TASK DESCRIPTION
Say how many lines in the entries hold the word "tasks", and reply with that number only.

** DATA FOR THE TASK follows **

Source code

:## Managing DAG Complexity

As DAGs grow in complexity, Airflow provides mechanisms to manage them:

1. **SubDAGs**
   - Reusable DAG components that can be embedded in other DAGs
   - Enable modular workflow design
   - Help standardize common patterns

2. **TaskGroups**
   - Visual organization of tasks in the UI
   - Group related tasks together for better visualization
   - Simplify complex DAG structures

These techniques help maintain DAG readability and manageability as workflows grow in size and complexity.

** End of DATA FOR THE TASK **

TASK SOLUTION
2